Why MLX Doesn’t Have This Problem
MLX solves this architecturally, not with patches:
CUDA ecosystem:
nn.Linear (FP16) ← training ✓
WQLinear_GEMM (INT4/AWQ) ← inference only, black box
QuantLinear (INT4/GPTQ) ← training possible, but slow fallback
MLX:
nn.QuantizedLinear (INT4) ← both training and inference ✓
MLX’s quantized layer is transparent. It dequantizes INT4 weights to FP16, does a standard matmul, and the entire operation stays in the computation graph:
w = dequantize(self.weight, self.scales, self.biases) # INT4 → FP16
return x @ w.T # standard matmul, gradients flow naturally
LoRA adapters don’t need gradients through the frozen quantized weights — they just need the forward pass to be in the computation graph so the adapter matrices receive gradient signal. Since MLX’s dequant → matmul isn’t a fused black box, this works out of the box. No PEFT hacks. No kernel downgrades. The same quantized model you use for inference is the one you fine-tune on.
And this applies to every quantization method MLX supports — RTN, DWQ, mixed-precision — all trainable by default.
Unified Memory: The Mac Advantage
Apple Silicon’s unified memory eliminates the GPU VRAM bottleneck:
NVIDIA: CPU RAM (64GB) ←PCIe→ GPU VRAM (24GB)
Model + optimizer + activations must fit in VRAM
Apple: Unified memory (36/64/128/192GB)
CPU and GPU share the same pool, zero-copy
For a 4B INT4 model with QLoRA, total training memory is under 4 GB. Any Mac with 16GB handles this. A 64GB+ Mac can train models that would OOM on a 24GB RTX 4090.
The Full Pipeline
# 1. Quantize (seconds, BF16 → INT4)
mlx_lm.convert --model Qwen/Qwen3-4B-Instruct \
-q --q-bits 4 --q-group-size 64 --mlx-path ./qwen3-4b-int4
# 2. Fine-tune (INT4 base frozen, only LoRA adapters train)
mlx_lm.lora --model ./qwen3-4b-int4 --data ./training-data \
--train --batch-size 2 --lora-layers 16 --lora-rank 8 \
--iters 1000 --adapter-path ./my-adapter
# 3. Fuse and serve
mlx_lm.fuse --model ./qwen3-4b-int4 \
--adapter-path ./my-adapter --save-path ./qwen3-4b-finetuned
mlx_lm.server --model ./qwen3-4b-finetuned --port 8080
Quantize, train, deploy — one machine, zero cloud cost. Both RTN and DWQ quantized models are trainable — you don’t sacrifice quality for trainability.
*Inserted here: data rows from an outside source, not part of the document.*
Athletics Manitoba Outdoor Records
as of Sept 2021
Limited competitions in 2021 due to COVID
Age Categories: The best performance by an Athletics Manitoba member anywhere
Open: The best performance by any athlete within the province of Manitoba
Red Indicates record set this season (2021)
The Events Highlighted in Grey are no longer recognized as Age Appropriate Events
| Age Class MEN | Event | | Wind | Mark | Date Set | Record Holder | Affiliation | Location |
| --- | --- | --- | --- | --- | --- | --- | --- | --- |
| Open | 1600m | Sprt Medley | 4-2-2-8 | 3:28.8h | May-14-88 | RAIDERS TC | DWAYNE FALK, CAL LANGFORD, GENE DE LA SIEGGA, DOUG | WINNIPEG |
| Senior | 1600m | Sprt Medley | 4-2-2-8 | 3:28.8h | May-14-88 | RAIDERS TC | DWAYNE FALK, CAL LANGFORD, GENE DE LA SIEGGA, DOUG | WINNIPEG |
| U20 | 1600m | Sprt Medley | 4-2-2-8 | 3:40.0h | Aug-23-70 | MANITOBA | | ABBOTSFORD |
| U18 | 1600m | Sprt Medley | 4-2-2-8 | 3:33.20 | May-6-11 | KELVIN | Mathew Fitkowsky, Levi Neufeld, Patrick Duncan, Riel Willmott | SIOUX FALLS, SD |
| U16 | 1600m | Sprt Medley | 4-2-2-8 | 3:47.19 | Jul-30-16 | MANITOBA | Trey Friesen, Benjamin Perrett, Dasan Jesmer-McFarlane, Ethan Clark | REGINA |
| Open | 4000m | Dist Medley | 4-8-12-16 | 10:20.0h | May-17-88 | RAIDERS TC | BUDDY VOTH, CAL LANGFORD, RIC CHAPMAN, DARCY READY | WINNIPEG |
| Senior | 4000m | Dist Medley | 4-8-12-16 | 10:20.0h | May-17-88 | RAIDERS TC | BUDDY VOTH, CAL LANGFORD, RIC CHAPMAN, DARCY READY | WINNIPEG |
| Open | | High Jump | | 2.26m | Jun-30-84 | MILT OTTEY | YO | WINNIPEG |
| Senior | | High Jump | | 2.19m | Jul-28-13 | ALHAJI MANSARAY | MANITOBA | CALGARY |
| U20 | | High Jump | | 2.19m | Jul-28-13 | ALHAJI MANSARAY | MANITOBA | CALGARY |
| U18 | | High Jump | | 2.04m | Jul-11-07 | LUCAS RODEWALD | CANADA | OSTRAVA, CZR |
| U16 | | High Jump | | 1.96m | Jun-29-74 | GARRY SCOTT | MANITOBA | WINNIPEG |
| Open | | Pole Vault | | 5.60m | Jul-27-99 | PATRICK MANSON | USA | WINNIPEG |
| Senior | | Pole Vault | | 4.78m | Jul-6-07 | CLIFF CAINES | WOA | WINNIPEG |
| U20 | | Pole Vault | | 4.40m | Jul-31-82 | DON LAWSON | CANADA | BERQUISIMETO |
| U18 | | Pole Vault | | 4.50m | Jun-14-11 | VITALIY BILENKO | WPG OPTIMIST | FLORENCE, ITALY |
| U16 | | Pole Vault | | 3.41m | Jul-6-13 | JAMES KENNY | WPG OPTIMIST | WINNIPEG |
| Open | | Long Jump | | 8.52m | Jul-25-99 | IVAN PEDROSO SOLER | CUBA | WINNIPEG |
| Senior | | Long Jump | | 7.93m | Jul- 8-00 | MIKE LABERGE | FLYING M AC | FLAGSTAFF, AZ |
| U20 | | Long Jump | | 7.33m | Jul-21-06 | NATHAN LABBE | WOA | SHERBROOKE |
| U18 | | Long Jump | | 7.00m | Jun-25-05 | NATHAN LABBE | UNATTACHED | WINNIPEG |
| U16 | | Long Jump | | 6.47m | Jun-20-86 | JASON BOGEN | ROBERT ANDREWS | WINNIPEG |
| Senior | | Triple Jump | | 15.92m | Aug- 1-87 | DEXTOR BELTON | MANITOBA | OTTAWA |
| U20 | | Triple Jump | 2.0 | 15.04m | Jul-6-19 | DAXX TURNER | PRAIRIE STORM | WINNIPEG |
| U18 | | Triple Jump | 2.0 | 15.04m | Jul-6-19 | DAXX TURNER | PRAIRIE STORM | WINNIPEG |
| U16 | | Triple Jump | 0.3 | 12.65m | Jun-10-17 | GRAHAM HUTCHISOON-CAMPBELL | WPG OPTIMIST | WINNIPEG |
For more advanced workflows beyond SFT and QLoRA, the community project mlx-tune adds DPO, GRPO, RLHF/PPO, and vision model fine-tuning on MLX, with an Unsloth-compatible API.
Honest Trade-Offs
Speed. Apple Silicon is slower than H100s. For small models and small datasets, it’s hours vs. minutes — acceptable when the alternative is paying for cloud GPUs.
Apple Silicon only. MLX runs only on Mac. Trained adapters can be exported to safetensors for cross-platform deployment.
Ecosystem maturity. Younger than PyTorch. Most workflows are covered; edge cases may need custom code.